Wunderkind that she was, in real literary life as in the autobiographical short story by that name, Carson McCullers established her reputation with her first novel: The Heart Is a Lonely Hunter (1940). In his celebrated review of this book, Richard Wright said that Heart was "not so much a novel as a projected mood, a state of mind poetically objectified in words, an attitude externalized in naturalistic detail." Inner Landscape, 103 New Republic 195 (Aug. 1940). "Whether you will want to read the book," he wrote, "depends upon the extent to which you value the experience of discovering the stale and familiar terms of everyday life bathed in a rich and strange meaning, devoid of pettiness and sentimentality."
What made McCullers such a prodigy was her preternatural ability to capture the heart at its frailest. That is a skill associated not with youth, but with experience. The inspiration for the title of her first novel, The Lonely Hunter, a poem written by William Sharp under the pen name Fiona MacLeod, expresses a distinctly middle-aged sentiment:
Here in the heart of summer, life is sweet to me still. The harvest is yet to come; I might find in motion what I lost in space.

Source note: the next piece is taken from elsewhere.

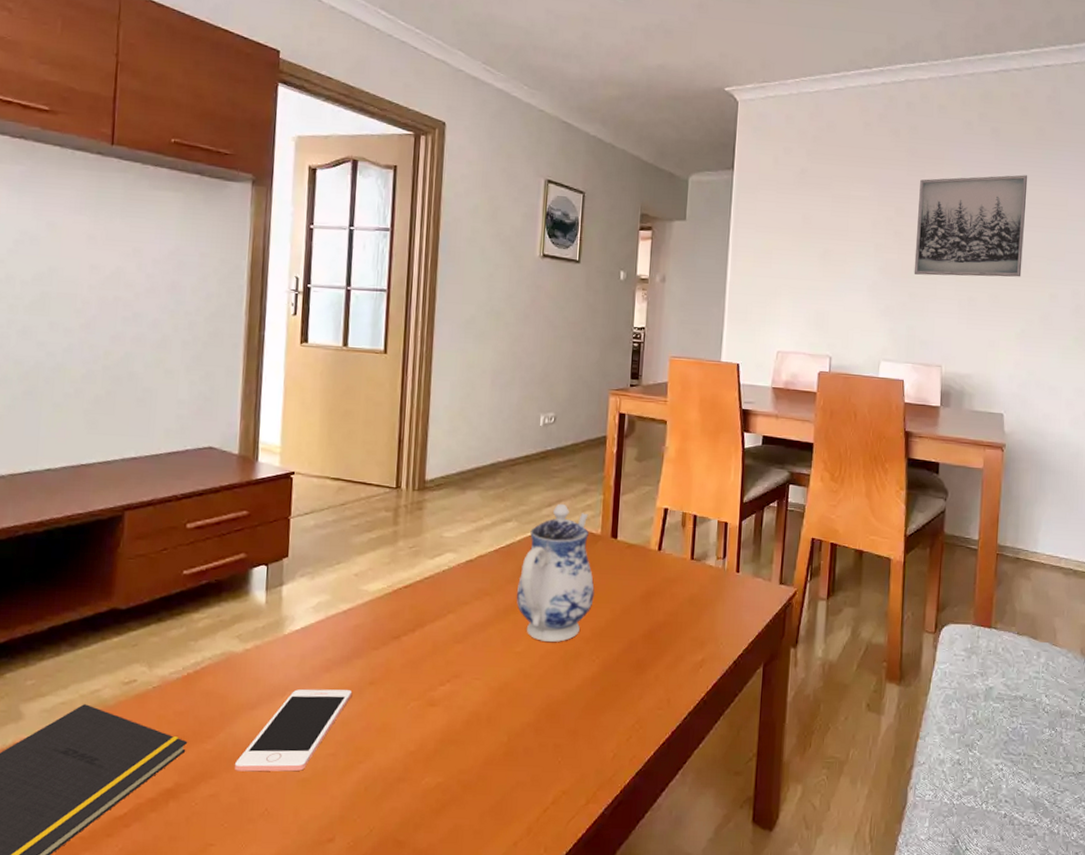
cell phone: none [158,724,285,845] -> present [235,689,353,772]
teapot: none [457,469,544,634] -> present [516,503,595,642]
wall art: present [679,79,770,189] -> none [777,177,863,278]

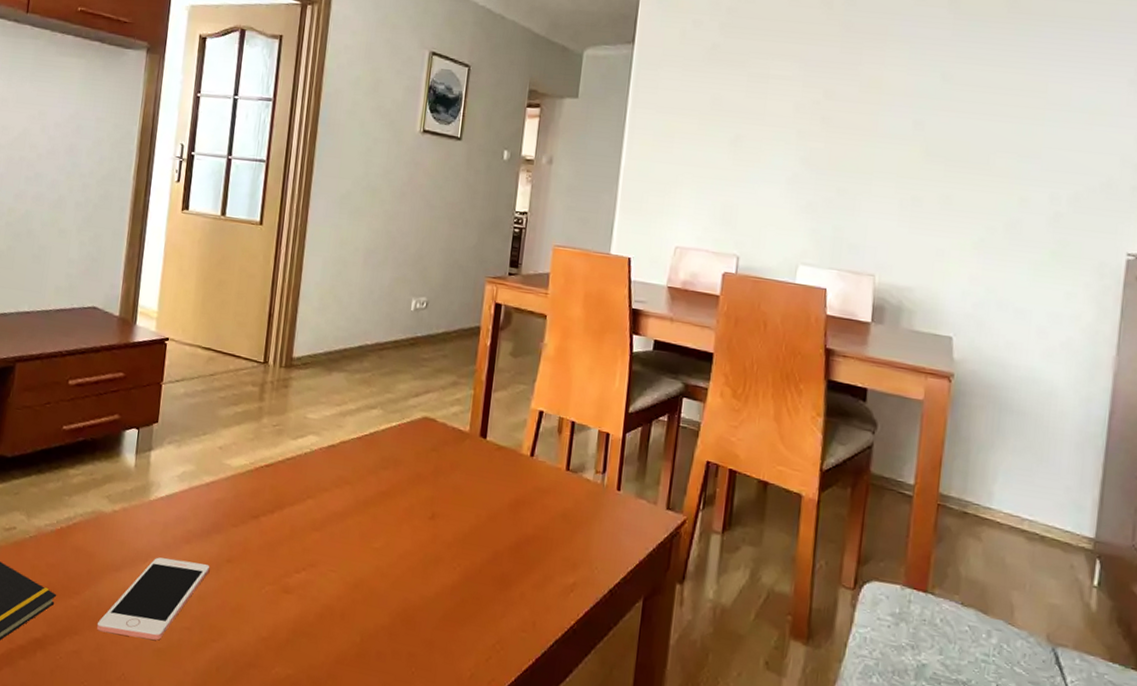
teapot: present [516,503,595,642] -> none [377,394,460,543]
wall art: present [914,175,1028,277] -> none [844,54,995,176]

- Green branches, green branches, I see you beckon; I follow!
- Sweet is the place you guard, there in the rowan-tree hollow.

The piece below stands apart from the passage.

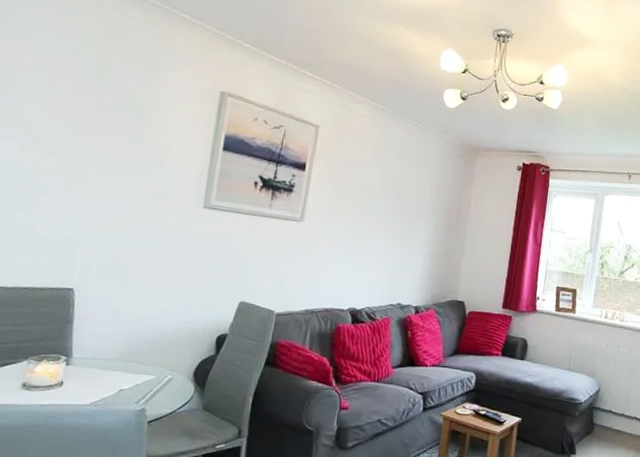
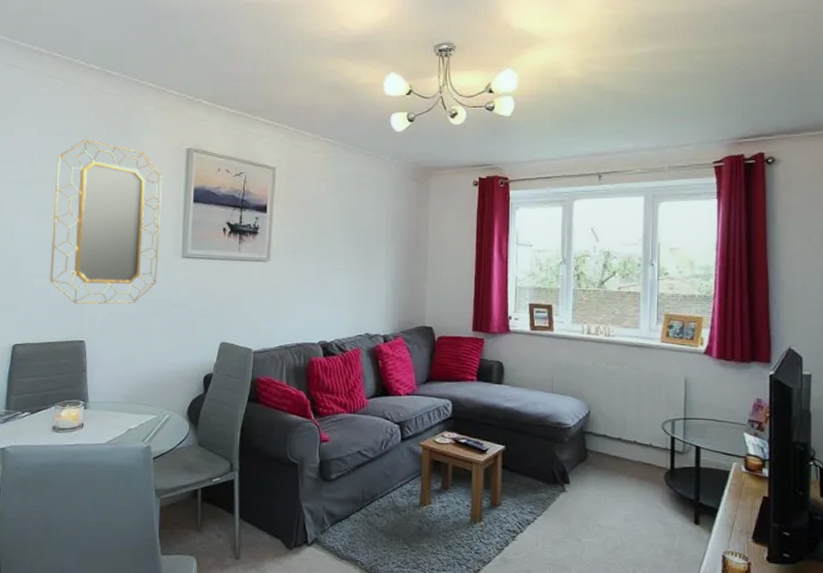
home mirror: none [34,63,189,252] -> present [49,139,162,305]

- There he lies in the darkness, under the frail white flowers,
- Heedless at last, in the silence, of these sweet midsummer hours.
- But sweeter, it may be, the moss whereon he is sleeping now,
- And sweeter the fragrant flowers that may crown his moon-white brow:
- And sweeter the shady place deep in an Eden hollow
- Wherein he dreams I am with him — and, dreaming, whispers, "Follow!"
- Green wind from the green-gold branches, what is the song you bring?
- What are all songs for me, now, who no more care to sing?
- Deep in the heart of Summer, sweet is life to me still,
- But my heart is a lonely hunter that hunts on a lonely hill.
- Green is that hill and lonely, set far in a shadowy place;
- White is the hunter's quarry, a lost-loved human face:
- O hunting heart, shall you find it, with arrow of failing breath,
- Led o'er a green hill lonely by the shadowy hound of Death?
- Green branches, green branches, you sing of a sorrow olden,
- But now it is midsummer weather, earth-young, sun-ripe, golden:
- Here I stand and I wait, here in the rowan-tree hollow,
- But never a green leaf whispers, "Follow, oh, Follow, Follow!"
- O never a green leaf whispers, where the green-gold branches swing:
- O never a song I hear now, where one was wont to sing.
- Here in the heart of Summer, sweet is life to me still,
- But my heart is a lonely hunter that hunts on a lonely hill.
Of late I have devoted considerable time to pondering and to watching the classic Christmas movie, It's a Wonderful Life. One scene in that movie invariably reminds me of the exuberance of youth. When I stop thinking of this scene as an emblem of "juniority," I shall be dead, or at least fit to die. George Bailey tells his future wife, Mary, "Well, not just one wish. A whole hatful . . . . I know what I'm going to do tomorrow and the next day and the next year and the year after that."
I know what I'm going to do tomorrow and the next day and the next year and the year after that. Like my literary hero, Carson McCullers, I'm going to tell stories full of pain and longing. I know better than to imagine that telling such stories could ever keep feelings of pain and longing at bay, for it is the essence of the human condition to love through faith rather than reassurance, and more often than not to wait in vain for the transformed echo of love songs one has sung. Between hunts on the lonely hill called life, I shall find solace in giving voice to sorrow and Sehnsucht.